11.  The court instructed the jury as follows: “[Y]ou are to consider only such evidence as was admitted, and if some evidence was given but stricken from the record, or, if some evidence was offered and refused, you must not consider it and you must dismiss it from your minds. Nor should you draw any inference from any question whose answer was stricken.”

12.  “[E]lementary school” is defined as “a school giving instructions in rudimentary subjects in six to eight grades, often with a kindergarten.” Random House Webster's College Dictionary, supra. “[S]econdary school” is defined as “a high school or a school of corresponding grade ranking between a primary school and a college or university.” Id. “[H]igh school” is defined as “a school attended after elementary school or junior high school and [usually] consisting of grades 9 or 10 through 12.” Id.
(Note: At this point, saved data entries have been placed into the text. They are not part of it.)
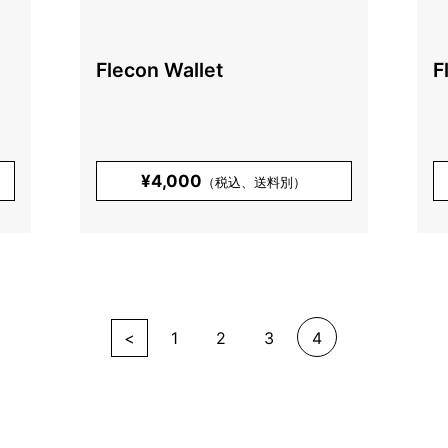
Flecon Wallet
F
¥4,000
（税込、送料別）
<
1
2
3
4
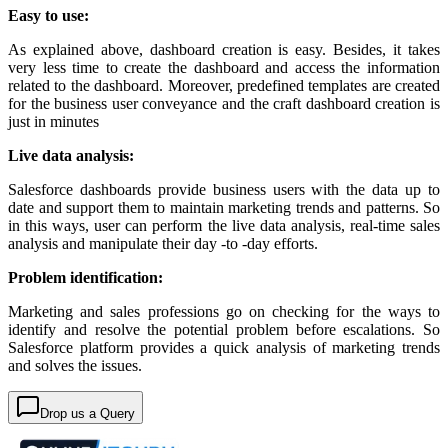
Easy to use:
As explained above, dashboard creation is easy. Besides, it takes
very less time to create the dashboard and access the information
related to the dashboard. Moreover, predefined templates are created
for the business user conveyance and the craft dashboard creation is
just in minutes
Live data analysis:
Salesforce dashboards provide business users with the data up to
date and support them to maintain marketing trends and patterns. So
in this ways, user can perform the live data analysis, real-time sales
analysis and manipulate their day -to -day efforts.
Problem identification:
Marketing and sales professions go on checking for the ways to
identify and resolve the potential problem before escalations. So
Salesforce platform provides a quick analysis of marketing trends
and solves the issues.
Drop us a Query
Similarly, Webster's Third New International Dictionary, supra, defines “elementary school” as “a school in which elementary subjects ․ are taught to children from about six to about twelve years of age which in the [United States] covers the first six or eight grades—compare secondary school” and “secondary school” as “a school more advanced in grade than an elementary school․”

13.  Random House Webster's College Dictionary, supra, defines “preschool” as “a school or nursery for preschool children” and “of, for, or concerning a child between infancy and kindergarten age.” Webster's Third New International Dictionary, supra, defines “adult education” as “lecture or correspondence courses for adults [usually] not otherwise engaged in formal study.”

McLACHLAN, J.

In this opinion ROGERS, C. J., and NORCOTT, PALMER and ZARELLA, Js., concurred.